*** Block opens ***

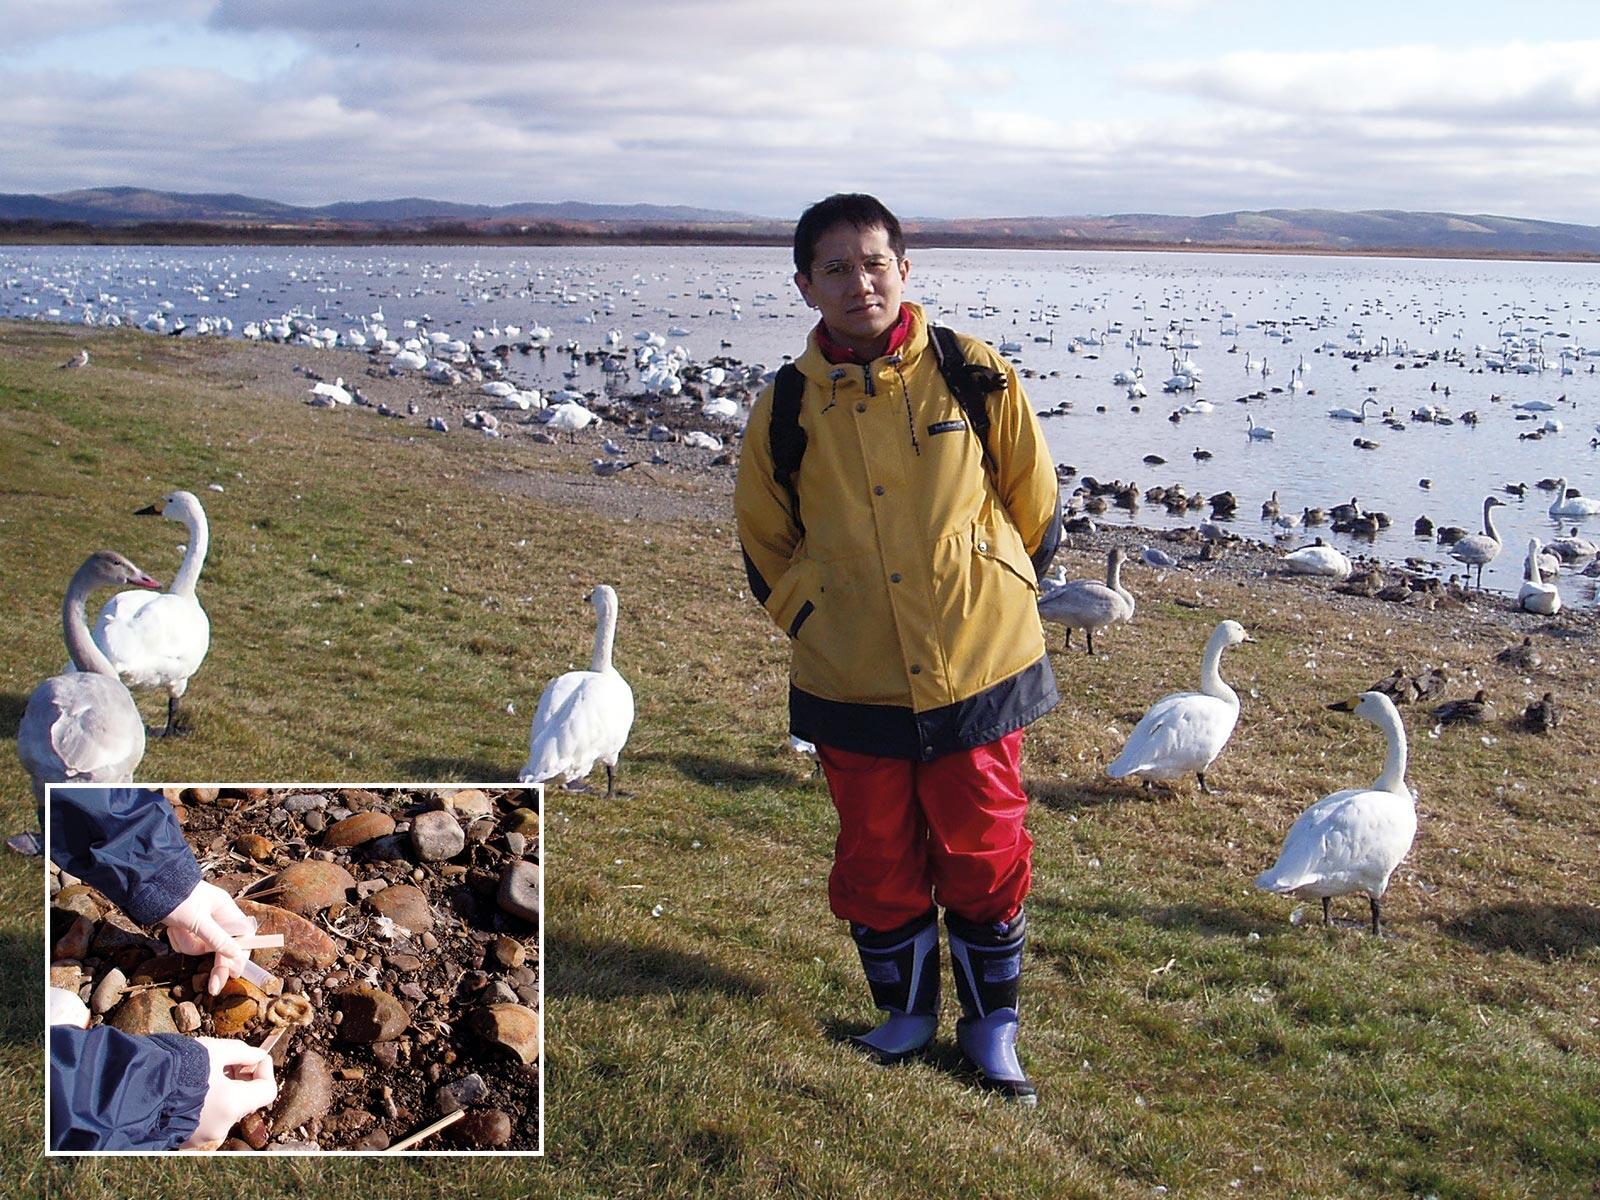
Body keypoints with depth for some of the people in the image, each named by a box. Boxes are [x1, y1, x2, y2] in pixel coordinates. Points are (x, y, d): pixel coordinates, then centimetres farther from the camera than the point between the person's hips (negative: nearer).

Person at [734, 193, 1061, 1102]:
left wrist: (989, 605, 9)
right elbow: (765, 544, 12)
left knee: (983, 856, 8)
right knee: (878, 862, 12)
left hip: (979, 676, -1)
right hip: (853, 687, 1)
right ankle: (906, 1009, 36)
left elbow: (1038, 507, 6)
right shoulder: (785, 411, -3)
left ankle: (994, 1024, 29)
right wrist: (818, 623, 6)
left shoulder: (976, 378, -6)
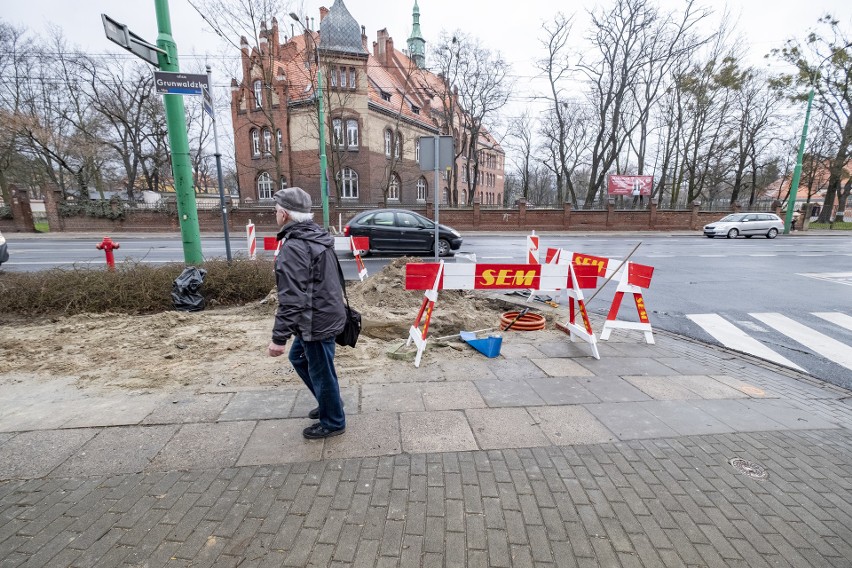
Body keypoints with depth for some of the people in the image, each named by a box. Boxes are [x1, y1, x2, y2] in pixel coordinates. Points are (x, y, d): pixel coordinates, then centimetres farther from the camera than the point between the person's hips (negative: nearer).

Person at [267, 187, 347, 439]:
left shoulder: (294, 247, -23)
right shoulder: (317, 237, 7)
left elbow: (292, 299, -27)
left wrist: (279, 337, -21)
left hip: (317, 321, -10)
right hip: (325, 314, 10)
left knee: (321, 373, 8)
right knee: (298, 357, 27)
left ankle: (333, 422, 29)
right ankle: (329, 403, 40)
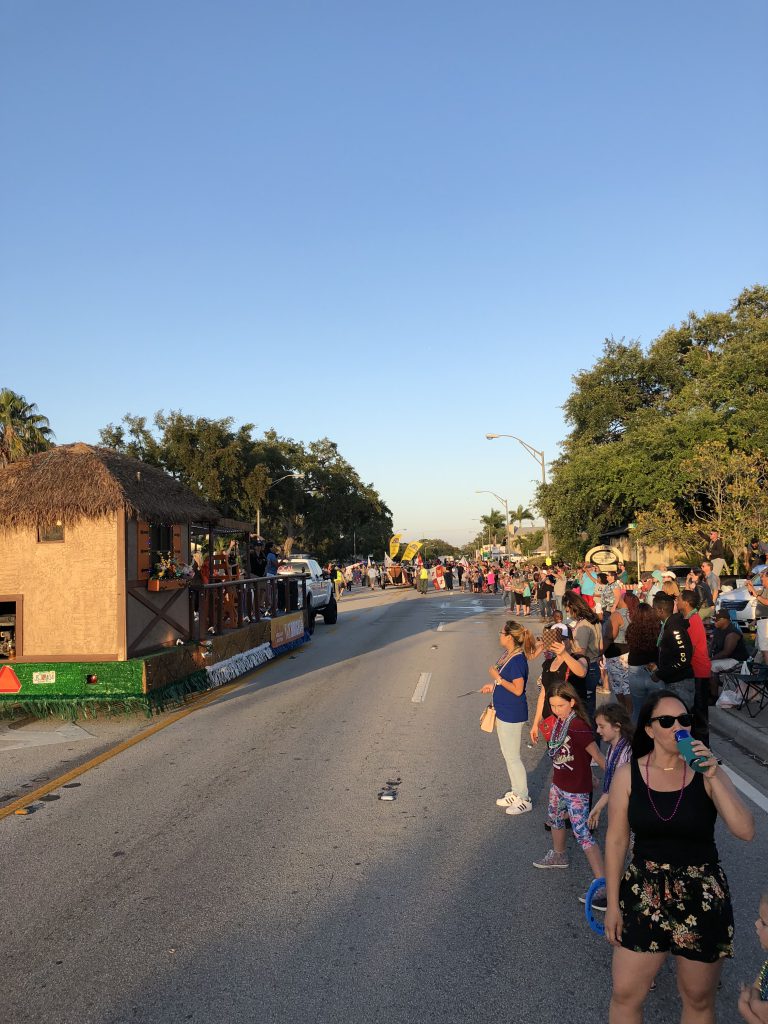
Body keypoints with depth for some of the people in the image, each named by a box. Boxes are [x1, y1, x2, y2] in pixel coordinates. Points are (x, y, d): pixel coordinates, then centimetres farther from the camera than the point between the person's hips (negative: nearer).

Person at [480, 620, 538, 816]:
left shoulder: (517, 659, -24)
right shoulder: (507, 655, 4)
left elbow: (517, 689, -25)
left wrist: (497, 678, -21)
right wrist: (493, 686, 6)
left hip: (512, 714, -10)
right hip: (503, 712, 10)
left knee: (512, 757, 3)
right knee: (508, 755, 20)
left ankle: (524, 800, 17)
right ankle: (515, 792, 35)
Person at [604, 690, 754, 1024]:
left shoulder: (706, 771, -9)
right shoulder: (628, 775, -9)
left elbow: (746, 832, -18)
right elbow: (616, 841, -3)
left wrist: (713, 778, -27)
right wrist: (613, 904, -1)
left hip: (702, 896, 0)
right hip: (643, 894, 0)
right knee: (625, 996, 6)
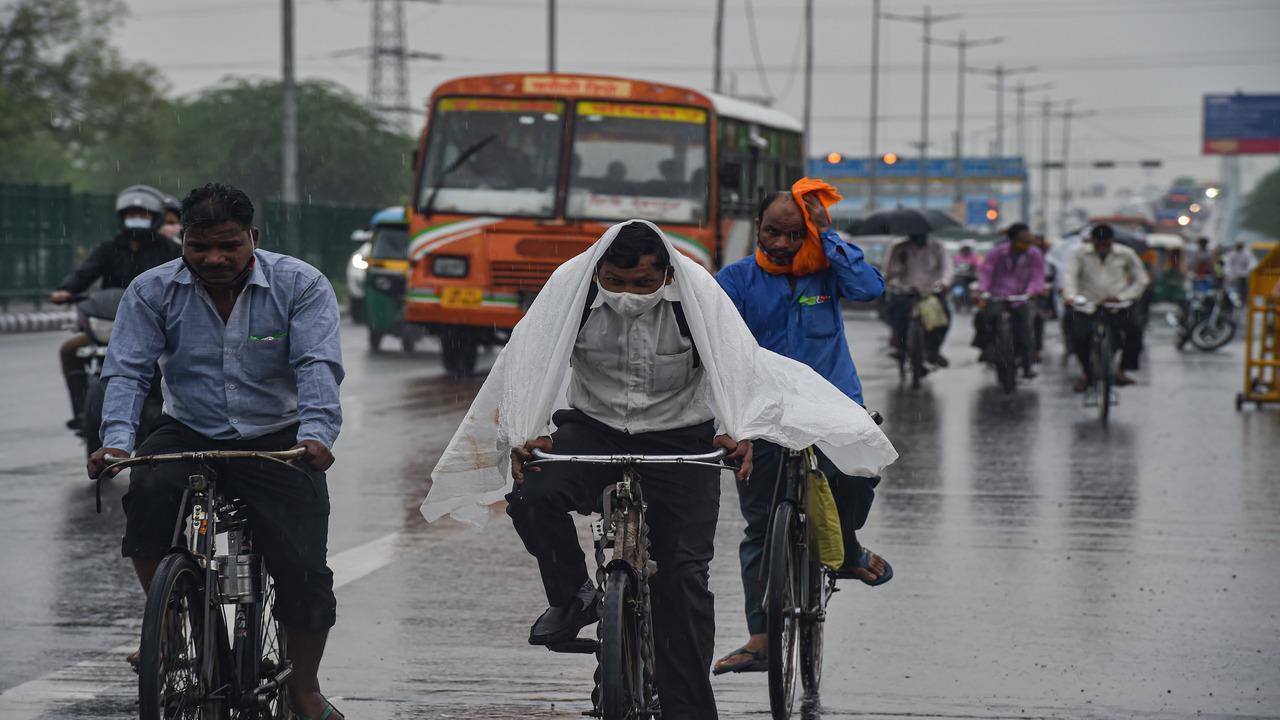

*** Block closes ***

→ **What the task requires**:
Copy every line of the items above word for word, leaving out the pictures.

→ **Answer space**:
Body keypoints with depth for some of the people in the image, each named by a box. Boxes are [x1, y1, x2, y2] in pixel coordinates. Points are (x, y, d): pixel coordinates, then centimetres farther from the camera than the point between the person's hips (negative: nearer).

Person at [734, 193, 1061, 1102]:
left wrist: (989, 605, 9)
right elbow: (765, 544, 12)
left knee: (983, 856, 8)
right knee: (878, 862, 12)
left hip: (979, 676, -1)
right hip: (853, 687, 1)
right ankle: (906, 1009, 36)
left elbow: (1038, 507, 6)
right shoulder: (785, 411, -3)
left ankle: (994, 1024, 29)
right wrist: (818, 623, 6)
left shoulder: (976, 378, -6)
Body keypoints with depth for some of the people in the image, each named by a box. Boxes are [x1, y1, x2, y2] in pixel coordinates. Points are (x, y, d): pixel coordinates, then centimetres farther from the camera than the point between the person's hips (negative: nearer).

Person at [267, 187, 347, 439]:
left shoulder: (294, 247, -23)
right shoulder: (317, 237, 7)
left elbow: (292, 299, -27)
left wrist: (279, 337, -21)
left hip: (317, 321, -10)
right hip: (325, 314, 10)
left knee: (321, 373, 8)
right knee: (298, 357, 27)
left ankle: (333, 422, 29)
right ankle: (329, 403, 40)
Body keypoints with depth for some of the people in the image, each named by a box. Boxes are [x1, y1, x2, y2] in pixel coordinates. Points are (x, y, d): pixel coordinates, then centimetres farther from the camera than the point between the person's hips (negative: nearer).

Person at [480, 620, 538, 816]:
left shoulder: (517, 659, -24)
right shoulder: (507, 655, 4)
left elbow: (517, 689, -25)
left wrist: (497, 678, -21)
right wrist: (493, 686, 6)
left hip: (512, 714, -10)
right hip: (503, 712, 10)
left knee: (512, 757, 3)
right knee: (508, 755, 20)
left ankle: (524, 800, 17)
right ankle: (515, 792, 35)
Person at [604, 690, 754, 1024]:
left shoulder: (706, 771, -9)
right shoulder: (628, 775, -9)
left elbow: (746, 832, -18)
right elbow: (616, 841, -3)
left wrist: (713, 778, -27)
right wrist: (613, 904, -1)
left hip: (702, 896, 0)
right hip: (643, 894, 0)
right knee: (625, 996, 6)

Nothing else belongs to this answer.